Andrés Kogan Valderrama es sociólogo, diplomado en Educación para el Desarrollo Sustentable, y magíster en Comunicación y Cultura Contemporánea.
Desde que Gabriel Boric asumió la presidencia en marzo de 2022, muchos vislumbramos en él —un diputado de Magallanes, proveniente de regiones históricamente marginadas por el centralismo extractivista de Santiago— la oportunidad de romper con dos legados que han golpeado a Chile durante siglos: el centralismo del Estado unitario instaurado en 1833 y la descentralización administrativa limitada herencia del modelo neoliberal pinochetista.
Por ello, durante su campaña, Boric se comprometió a eliminar la figura del delegado presidencial, a concentrar atribuciones en gobernadores elegidos democráticamente, a promover una mayor autonomía territorial y a reivindicar demandas históricas de descentralización que él mismo defendió en el Parlamento.
No obstante, después de casi cuatro años de su mandato y tras la segunda elección democrática de gobernadores, la descentralización se ha convertido en una de las asignaturas pendientes más significativas de Gabriel Boric. Lo que prometía ser un proceso transformador ha resultado en avances formales y en ocasiones superficiales, que apenas tocan el núcleo del poder concentrado en La Moneda y Santiago.
La continuidad de los delegados presidenciales regionales —una figura que Boric prometió eliminar— genera duplicidad de autoridades, confusión en la coordinación de servicios públicos, desilusión en la ciudadanía y un freno a la autonomía regional. Esto representa un incumplimiento que ha sido subordinado a un discurso de seguridad, impidiendo avances significativos en descentralización.
Si bien se reconocen algunos avances, como la Ley de Royalty Minero, que beneficia a regiones y municipios, la Política Nacional de Descentralización y el proyecto de Ley Regiones Más Fuertes, estos son insuficientes ante la persistente falta de ingresos propios para las regiones, las limitaciones de los gobiernos subnacionales y los obstáculos a reformas más profundas.
Además, la parálisis tras el escándalo de los convenios (como el caso de Democracia Viva) y la lentitud en temas de participación ciudadana (Ley 20.500) han intensificado la percepción de que el poder real sigue concentrado en el Ejecutivo central, reproduciendo el binomio portaliano-neoliberal: un Estado unitario que delega responsabilidades administrativas (salud y educación municipalizadas desde los años 80) sin transferir poder político ni recursos fiscales genuinos.
Aún más preocupante es que el gobierno no ha retomado ni promovido la idea de un Estado regional, que se planteaba en la primera propuesta constitucional de la Convención de 2022, que incluía autonomías reales para regiones y comunas, una Cámara de las Regiones con representación paritaria y asambleas legislativas regionales con atribuciones normativas y de fiscalización.
En resumen, aunque el gobierno de Boric mostró inicialmente apoyo al primer proceso constituyente, tras el rechazo de la propuesta el 4 de septiembre de 2022 no hubo una iniciativa ejecutiva fuerte para revivir ese modelo por vías legislativas o constitucionales.
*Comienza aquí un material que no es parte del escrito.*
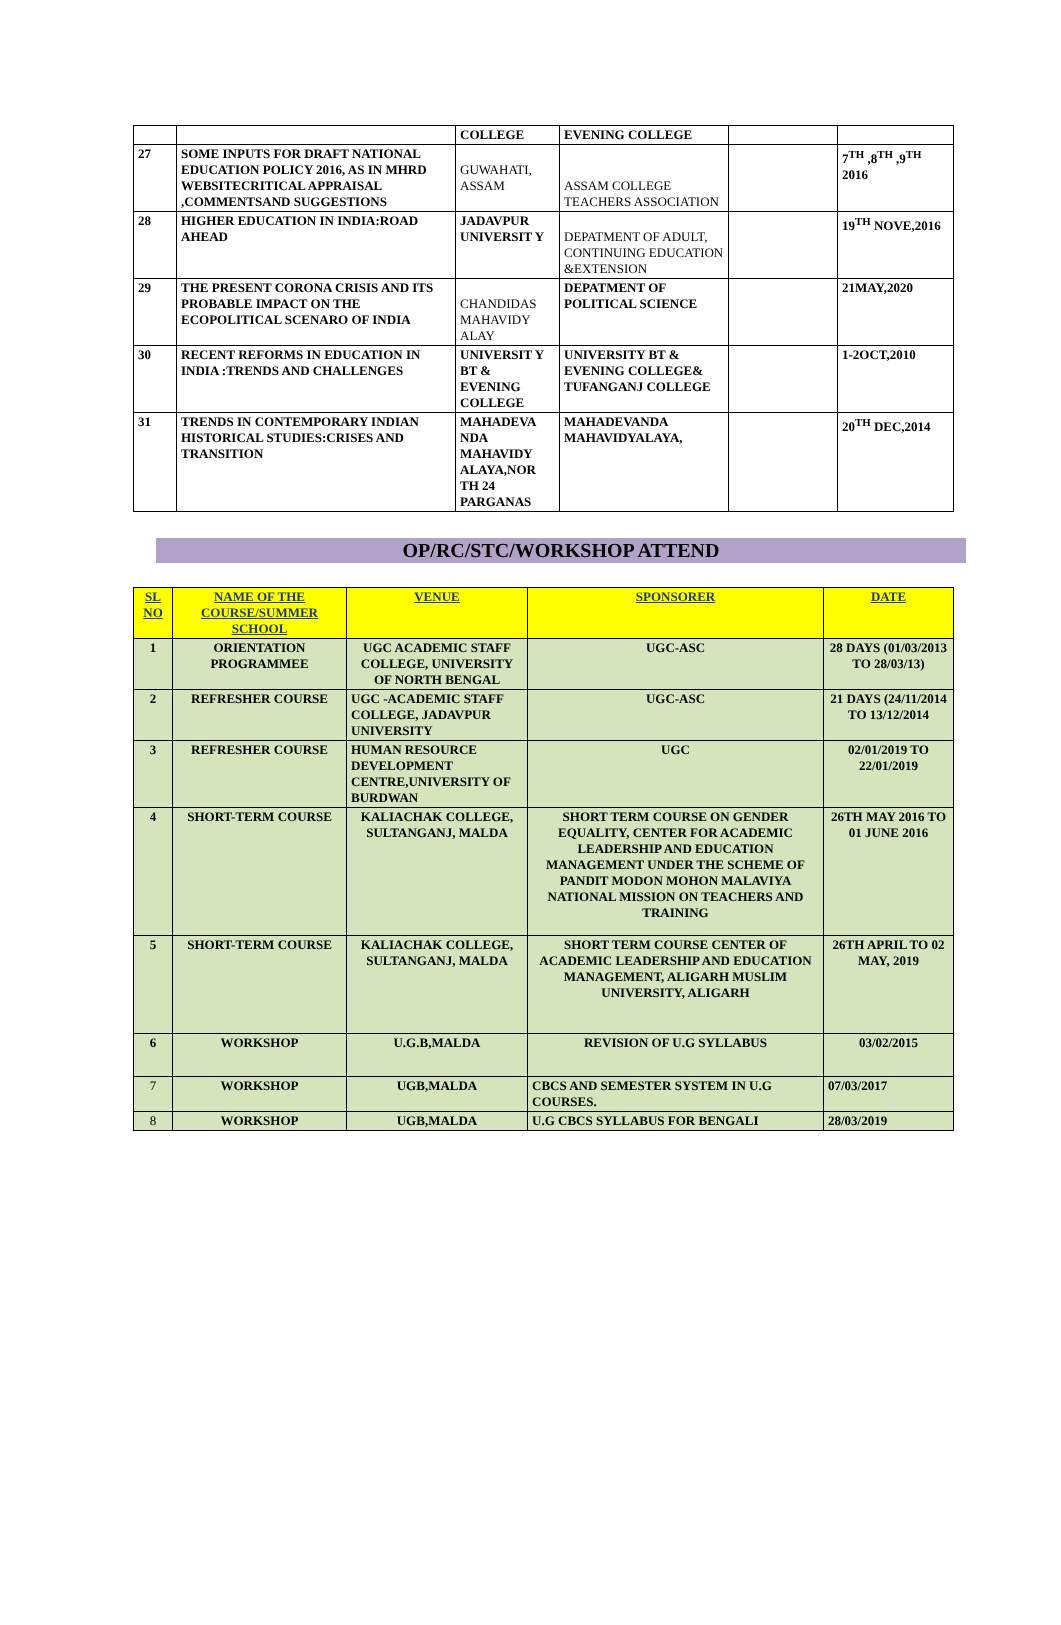| | | COLLEGE | EVENING COLLEGE | | |
| 27 | SOME INPUTS FOR DRAFT NATIONAL EDUCATION POLICY 2016, AS IN MHRD WEBSITECRITICAL APPRAISAL ,COMMENTSAND SUGGESTIONS | GUWAHATI, ASSAM | ASSAM COLLEGE TEACHERS ASSOCIATION | | 7<sup>TH</sup> ,8<sup>TH</sup> ,9<sup>TH</sup> 2016 |
| 28 | HIGHER EDUCATION IN INDIA:ROAD AHEAD | JADAVPUR UNIVERSIT Y | DEPATMENT OF ADULT, CONTINUING EDUCATION &EXTENSION | | 19<sup>TH</sup> NOVE,2016 |
| 29 | THE PRESENT CORONA CRISIS AND ITS PROBABLE IMPACT ON THE ECOPOLITICAL SCENARO OF INDIA | CHANDIDAS MAHAVIDY ALAY | DEPATMENT OF POLITICAL SCIENCE | | 21MAY,2020 |
| 30 | RECENT REFORMS IN EDUCATION IN INDIA :TRENDS AND CHALLENGES | UNIVERSIT Y BT & EVENING COLLEGE | UNIVERSITY BT & EVENING COLLEGE& TUFANGANJ COLLEGE | | 1-2OCT,2010 |
| 31 | TRENDS IN CONTEMPORARY INDIAN HISTORICAL STUDIES:CRISES AND TRANSITION | MAHADEVA NDA MAHAVIDY ALAYA,NOR TH 24 PARGANAS | MAHADEVANDA MAHAVIDYALAYA, | | 20<sup>TH</sup> DEC,2014 |
OP/RC/STC/WORKSHOP ATTEND
| SL NO | NAME OF THE COURSE/SUMMER SCHOOL | VENUE | SPONSORER | DATE |
| --- | --- | --- | --- | --- |
| 1 | ORIENTATION PROGRAMMEE | UGC ACADEMIC STAFF COLLEGE, UNIVERSITY OF NORTH BENGAL | UGC-ASC | 28 DAYS (01/03/2013 TO 28/03/13) |
| 2 | REFRESHER COURSE | UGC -ACADEMIC STAFF COLLEGE, JADAVPUR UNIVERSITY | UGC-ASC | 21 DAYS (24/11/2014 TO 13/12/2014 |
| 3 | REFRESHER COURSE | HUMAN RESOURCE DEVELOPMENT CENTRE,UNIVERSITY OF BURDWAN | UGC | 02/01/2019 TO 22/01/2019 |
| 4 | SHORT-TERM COURSE | KALIACHAK COLLEGE, SULTANGANJ, MALDA | SHORT TERM COURSE ON GENDER EQUALITY, CENTER FOR ACADEMIC LEADERSHIP AND EDUCATION MANAGEMENT UNDER THE SCHEME OF PANDIT MODON MOHON MALAVIYA NATIONAL MISSION ON TEACHERS AND TRAINING | 26TH MAY 2016 TO 01 JUNE 2016 |
| 5 | SHORT-TERM COURSE | KALIACHAK COLLEGE, SULTANGANJ, MALDA | SHORT TERM COURSE CENTER OF ACADEMIC LEADERSHIP AND EDUCATION MANAGEMENT, ALIGARH MUSLIM UNIVERSITY, ALIGARH | 26TH APRIL TO 02 MAY, 2019 |
| 6 | WORKSHOP | U.G.B,MALDA | REVISION OF U.G SYLLABUS | 03/02/2015 |
| 7 | WORKSHOP | UGB,MALDA | CBCS AND SEMESTER SYSTEM IN U.G COURSES. | 07/03/2017 |
| 8 | WORKSHOP | UGB,MALDA | U.G CBCS SYLLABUS FOR BENGALI | 28/03/2019 |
Se priorizaron otras agendas (como seguridad y migración), dejando el centralismo estructural sin cambios, en función de la “correlación de fuerzas” o de un pragmatismo político.
Esto representa una contradicción considerable con el discurso transformador y antineoliberal de Gabriel Boric, quien simbolizaba la ruptura con el centralismo histórico y el modelo subsidiario pinochetista. En la práctica, ha perpetuado elementos de ambos legados. Su origen regional (Magallanes) y su defensa histórica de la descentralización hacen que esta continuidad sea aún más criticable: el saqueo histórico de las regiones por Santiago sigue intacto, al igual que la promesa de mayor autonomía territorial.
Por lo tanto, es crucial reconocer que la descentralización no es solo una tarea pendiente; es un límite estructural al cambio prometido. Sin la voluntad política para eliminar los delegados, transferir poder real y avanzar hacia un Estado más regional, plurinacional y ecológico, el gobierno de Boric será recordado por una descentralización fallida que desmoviliza expectativas y alimenta el escepticismo hacia las izquierdas.
Chile necesita más que políticas nacionales impuestas desde arriba; requiere un proceso irreversible de desconcentración del poder que coloque a los territorios y sus comunidades en el centro. De lo contrario, seguiremos atrapados en el mismo centralismo que hemos criticado durante décadas.